The predictable slot-first behavior remains unchanged, and the fallback activates only when there is no mapping/sequence slot and no class-defined __getitem__.

It’s available through attribute lookup on the instance, not on the class.

__getitem__ also won’t work if it exists as an instance attribute so I wouldn’t expect it to work if found dynamically on an instance through __getattr__.

class InstanceNoMagic:
    def __init__(self, target):
        self.target = target
        self.__getitem__ = target.__getitem__

ex = InstanceNoMagic({"path": "/usr/bin/python4"})

print(ex.__getitem__)  # exists
print(ex["path"])  # not subscriptable

Exactly — and it’s precisely because Python currently behaves this way that I’m proposing this improvement. The fact that __getitem__ found on the instance (or via __getattr__) is ignored is the limitation I’m trying to address.

Wouldn’t the easiest solution be to add __getitem__ to your proxy?

class ConfigView:
    def __init__(self, target):
        self.target = target

    def __getattr__(self, name):
        # forward lookups to the underlying object
        return getattr(self.target, name)

    def __getitem__(self, name):
        return self.target[name]

You’ve mentioned this a few times. What special methods do you mean?

Adding __getitem__ manually is certainly the straightforward workaround, and it’s what I do today. The proposal isn’t meant to replace that option — it’s simply trying to make delegation patterns a bit less repetitive in cases where a proxy already forwards all other behavior.

That’s why I see this as a very small, localized enhancement rather than a large semantic change. It affects only the narrow error path where Python would otherwise raise TypeError, and doesn’t alter the general special-method model.

I don’t consider this a limitation, and I don’t consider the proposal an improvement. I don’t think instance attributes should change the behaviour of a class in this way. I think it would prove more confusing for different instances of the same class to behave differently and I don’t think __getitem__ should be special cased as a special method that works if set on instances.

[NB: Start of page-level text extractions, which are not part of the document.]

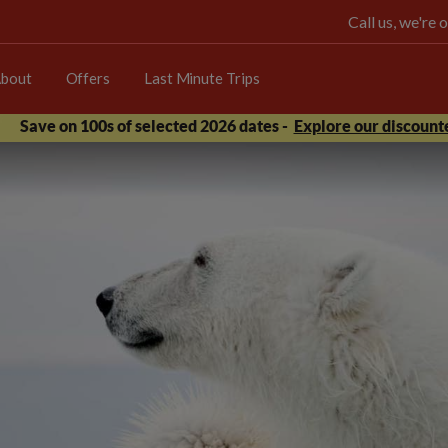
Call us, we're
bout
Offers
Last Minute Trips
Save on 100s of selected 2026 dates -
Explore our discounte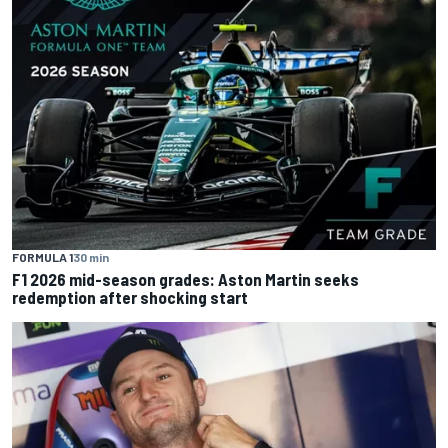
FORMULA 1
30 min
F1 2026 mid-season grades: Aston Martin seeks
redemption after shocking start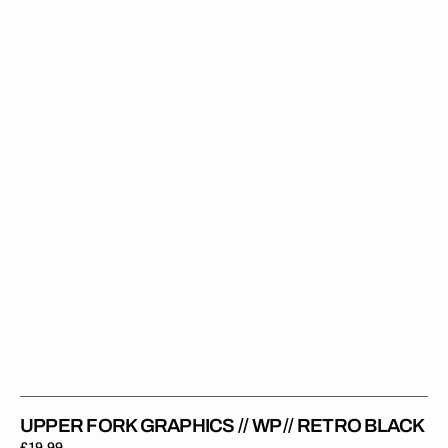
Fork
Graphics
//
WP
//
Retro
Black
UPPER FORK GRAPHICS // WP // RETRO BLACK
Regular
£19.99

I understand your perspective, and it’s reasonable to prefer that instance attributes not influence class-level behavior. The way I see this proposal, though, is closer to a small piece of syntactic sugar rather than a shift in semantics. It doesn’t change the behavior of classes that already define __getitem__, nor does it require different instances to behave differently unless the class itself has chosen to delegate behavior through __getattr__.

In practice, it simply removes a bit of boilerplate for proxy-like patterns where the class already forward-delegates everything else. For these cases, the fallback avoids forcing the author to re-write a method whose logic they’ve already delegated.

So it’s not meant to redefine how classes behave — just to make a specific, intentional pattern a little less repetitive.

But your proxy doesn’t forward all other behavior:

class Proxy:
    def __init__(self, target):
        self.target = target

    def __getattr__(self, name):
        return getattr(self.target, name)

p = Proxy("Hello, World!")
print(len(p))

gives:

Traceback (most recent call last):
  File "/tmp/proxy.py", line 10, in <module>
    print(len(p))
          ^^^^^^
TypeError: object of type 'Proxy' has no len()

You’re right! I haven’t generalized this behavior to other special methods. At this point I’m only exploring the idea for __getitem__, and trying to understand whether the concept makes sense at all, what the use cases look like, and what risks it might introduce.

That’s why I’m asking for feedback now: to gather perspectives and identify any potential issues before considering whether this should extend further or stay narrowly scoped. And if it turns out that the idea is viable and safe, I would look into applying the same approach to other special methods where it makes sense.

You’ve gotten a good amount of feedback so far. You’d have to explain why __getitem__ should behave differently than other special methods. You’ve said this will make it behave more like other special methods, but it won’t. It will make it behave differently.